Как раз во время моей учебы родители наконец развелись. Надо отдать им должное: несмотря на то что оба едва выносили друг друга, они долго старались сохранить брак – подозреваю, ради моего спокойствия. Это было неправильно, но они делали все возможное. В 1960 году отца отправили в командировку в Йоркшир, в Харрогейт, и мама встретила другого мужчину. Это и положило конец мучениям. Мы с матерью переехали к ее новому кавалеру – его звали Фред, он был художник и декоратор.
Наступили времена безденежья. Фред тоже пережил развод, у него росли четверо детей от предыдущего брака, так что финансово было очень и очень туго. Мы жили в Кроксли Грин, в чудовищной квартире с плесенью и отклеивающимися обоями. Фред подрабатывал мойщиком окон, брался за любую работу, лишь бы хватало на еду. И ему, и маме пришлось несладко. Дядя Редж оказался прав – в ту эпоху разведенные как будто несли на себе клеймо неудачников.
Но я несказанно радовался разводу родителей. Больше никаких мучительных усилий оставаться вместе любой ценой. Мама получила то, что хотела: избавилась от отца. И это – по крайней мере, на какое это время – изменило ее. Она была счастлива, что отражалось на моей жизни: в мой адрес стало меньше критики, меньше истерик. И еще мне очень нравился Фред – компанейский, великодушный, щедрый. Помню, он накопил денег и подарил мне велосипед с регулируемым рулем. Я как-то произнес его имя наоборот – Дерф, ему это показалось забавным, и прозвище прижилось. Никто больше не запрещал мне надевать то, что я хочу. Я начал называть Дерфа отчимом задолго до того, как они с матерью официально расписались.

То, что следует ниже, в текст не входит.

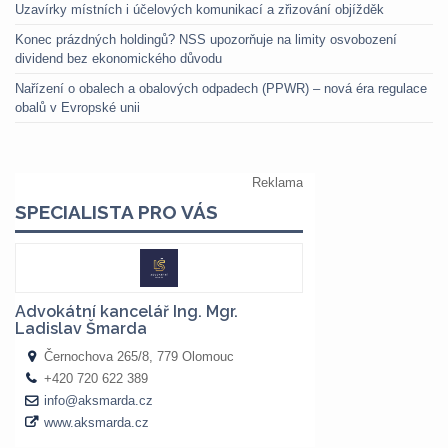
Uzavírky místních i účelových komunikací a zřizování objížděk
Konec prázdných holdingů? NSS upozorňuje na limity osvobození
dividend bez ekonomického důvodu
Nařízení o obalech a obalových odpadech (PPWR) – nová éra regulace
obalů v Evropské unii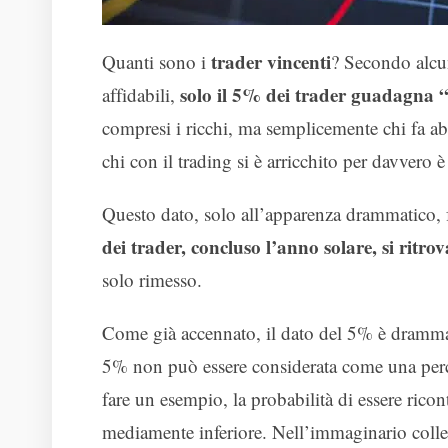
trader vincenti
Quanti sono i
? Secondo alcu
solo il 5% dei trader guadagna
affidabili,
compresi i ricchi, ma semplicemente chi fa abb
chi con il trading si è arricchito per davvero 
Questo dato, solo all’apparenza drammatico, f
dei trader, concluso l’anno solare, si ritrov
solo rimesso.
Come già accennato, il dato del 5% è drammati
5% non può essere considerata come una percent
fare un esempio, la probabilità di essere ricon
mediamente inferiore. Nell’immaginario collet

Но главное – Дерф любил рок-н-ролл. Они с матерью поддерживали мое стремление сделать карьеру музыканта. Думаю, у мамы был дополнительный стимул: она знала, что это страшно злит моего отца. Но, по крайней мере на некоторое время, она стала моим самым преданным фанатом. А Дерф устроил мне первые платные выступления – в отеле «Нортвуд Хиллз», который на самом деле был никакой не отель, а типичный паб. Дерф как-то потягивал там пиво, услышал от владельца, что прежний пианист уволился, и предложил мою кандидатуру. Чего только я там не играл: песни Джима Ривза
[40], Джонни Рея
[41], Элвиса Пресли, Whole Lotta Shakin’ Goin’ On
[42]. Кое-что из Эла Джолсона
[43]: публика его любила. Конечно, не так сильно, как старые британские застольные, которые можно петь хором: Down at the Old Bull And Bush, Any Old Iron, My Old Man – все то, что затягивала моя семья после пары стаканов. Я неплохо зарабатывал. Платили всего по фунту за вечер, я играл трижды в неделю, но Дерф приходил со мной, расхаживал по залу с полулитровой кружкой и собирал для меня чаевые. Иногда выходило пятнадцать фунтов в неделю – очень прилично для пятнадцатилетнего парня в начале шестидесятых. Я даже сумел накопить на электропианино «Хонер Пианетт» и на микрофон, чтобы в шумном пабе меня было лучше слышно.